As a child I had hardly ever had to open the front door: it had seemed enormous. I put my hand to the latch and then realized it was bolted and I could not pull back the bolts without making a noise. But I could go through the drawing room into the church and thence to the garden. It was probably not the best of ideas, but somehow I negotiated the furniture and came to the two ancient granite steps which led to the church door. The church struck chill; cold air moved in its high chancel; despite repairs it smelt musty and dank. Just make out the lines of the pews; grope along the slate floor to the door. This was not locked, but as I opened it about three inches the latch clicked.
A man in the dark, silhouetted against the gleam from the lantern. Not more than four yards away. In this silence came the crunch of wheels, the clop of a mule’s foot.
‘Who’s there?’
Slade’s voice.
A crisis of nerves. Gently allow the church door to close, the latch to click again, move back on tiptoe among the pews. Some childish wish not to be discovered. Run and hide, you silly fool, you. As I reached the door into the drawing room the church door opened again.
Two doors led out of the big drawing room: one int
o the smaller drawing room, one into the servants’ passage. I chose this one, almost immediately stumbled over a serving trolley which should not have been there. Turn and make for the main hall. I knew the slight collision had given my choice away and that he would be following.

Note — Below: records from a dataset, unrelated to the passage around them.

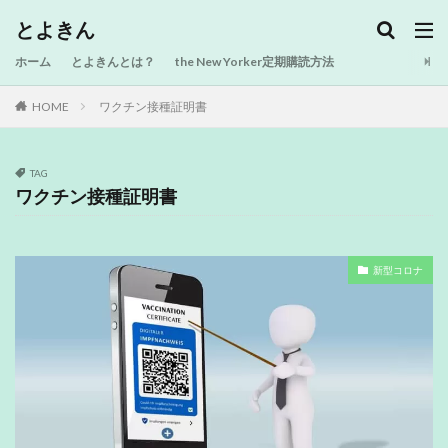
とよきん
ホーム
とよきんとは？
the New Yorker定期購読方法
HOME
ワクチン接種証明書
TAG
ワクチン接種証明書
新型コロナ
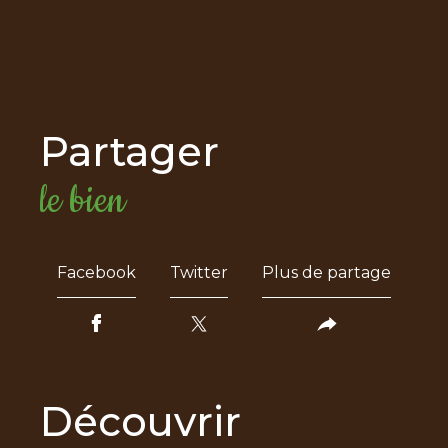
partager
le bien
Facebook
Twitter
Plus de partage
découvrir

Shoes made a squeak as he moved. Then the breathing. Instead of carrying on down the passage which ran to the servants’ quarters I turned into the dining room, stood behind the door perfectly still. The squeak went past, the breathing faded, then silence.
Heart thumped away. What is there to be afraid of? A servant, a butler, an old man, up to some mischief at part of which you could begin to guess. I was Miss Spry, wasn’t I? Twenty-one. A member of this landowning, seafaring family. Confronted by a mere servant.

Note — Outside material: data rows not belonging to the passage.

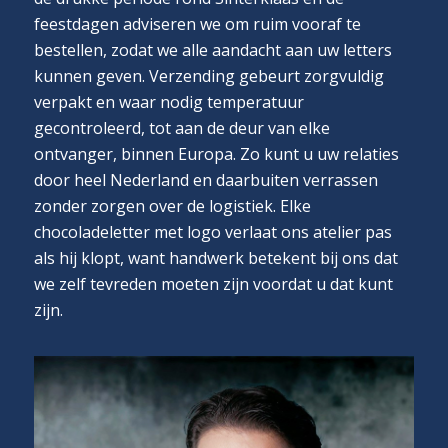
feestdagen adviseren we om ruim vooraf te
bestellen, zodat we alle aandacht aan uw letters
kunnen geven. Verzending gebeurt zorgvuldig
verpakt en waar nodig temperatuur
gecontroleerd, tot aan de deur van elke
ontvanger, binnen Europa. Zo kunt u uw relaties
door heel Nederland en daarbuiten verrassen
zonder zorgen over de logistiek. Elke
chocoladeletter met logo verlaat ons atelier pas
als hij klopt, want handwerk betekent bij ons dat
we zelf tevreden moeten zijn voordat u dat kunt
zijn.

But tell that to a woman who has grown up disliking and always fearing him, tell it to her in pitch blackness in the middle of the night, with other men, strangers, outside, and no one of your own family within distant call. What if I disappeared? Who was to know what had happened?

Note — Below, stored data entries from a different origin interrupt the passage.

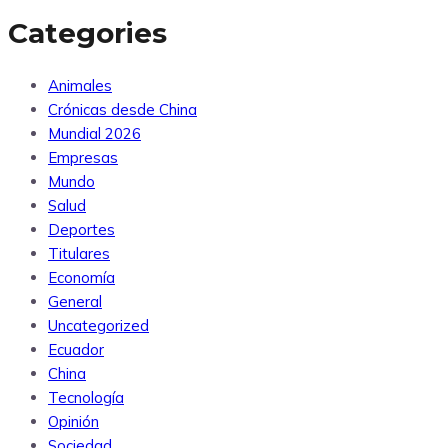
Categories
Animales
Crónicas desde China
Mundial 2026
Empresas
Mundo
Salud
Deportes
Titulares
Economía
General
Uncategorized
Ecuador
China
Tecnología
Opinión
Sociedad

It had not been too clever a move to dodge him in this way, because by doubling back I had put him between myself and the staircase and thence the safety of my bedroom. Of course he would no doubt suddenly appear in this room and find me; or, time pressing, he might give up the search and go back to the waiting men outside.
Knees weak, and cold in spite of the cloak and shawl. When a child in some sort of discomfort or pain I would count, hoping this would help time to pass. I began to count now. Then I groped for a chair and sat down.
The light had not quite gone, but there were no footsteps to be heard outside. If it was a sort of procession, it had moved on either towards the gate of the property or the quay.
One advantage of counting is that it gives you some sense of the passing of time. When I got to 500 it was reasonable to suppose about five minutes had passed. My teeth were trying to chatter, not with cold but with nerves. Take a chance.
I slid out of the dining room door into the servants’ passage and, careful of any more pitfalls, reached the main hall. It was quite dark. The staircase was in the middle of the hall, and I could just see its white painted pediments. As I moved towards it a hand like an animal’s bite grasped my upper arm.